Mamá dio un paso adelante.
—Después hablaremos sobre tu comportamiento.
Solté una risa débil.
—No.
—Después hablaremos sobre el suyo.
Su rostro cambió.
Entonces Claire entró con otra persona.
Un administrador del hospital.
Llevaba varios documentos.
—Necesitamos aclarar algo respecto a la negativa registrada esta noche.
Papá cruzó los brazos.
—Yo firmé.

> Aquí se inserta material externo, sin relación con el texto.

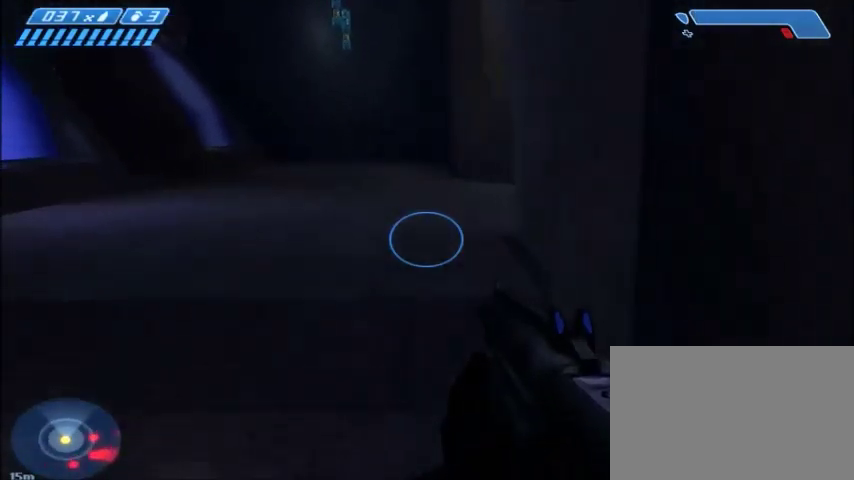
{"keys": ["w"], "mouse": [], "events": []}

Soy su padre.
El administrador lo miró fijamente.
—Su hija es adulta.
Papá perdió parte de su seguridad.
El administrador continuó explicando que estaban revisando cómo se había gestionado la situación y quién había tomado decisiones mientras mi estado empeoraba.
Mamá empezó a protestar.
Pero yo ya no escuchaba.
Porque el funcionario junto a mi cama acababa de recibir un mensaje.
Lo leyó.
Después volvió a mirarme.
—Hay otro problema.
—¿Cuál?
—Cuando verificamos tu identidad para responder a la alerta, apareció una consulta reciente sobre tu expediente restringido.
Mi cuerpo se tensó.
—¿Quién?
—Alguien intentó obtener información sobre tu destino y fecha de regreso hace nueve días.
Nueve días.
Antes de que yo apareciera inesperadamente en casa.
—¿Desde dónde?
El hombre miró hacia mi familia.
—Desde una dirección vinculada a la organización de la boda.
Jessica dejó de llorar.
Su expresión cambió tan rápido que todos lo vimos.

La miré.
—Jessica.
Ella retrocedió.
—Yo puedo explicarlo.
Entonces comprendí que mi hermana quizá no se había sorprendido al verme regresar.
Quizá su frío “Oh. Estás aquí” había significado algo completamente diferente.
El funcionario cerró la puerta.
—Eso espero.
Porque quien realizó esa consulta no estaba intentando averiguar si asistirías a una boda.
Estaba intentando descubrir exactamente cuándo volverías a casa.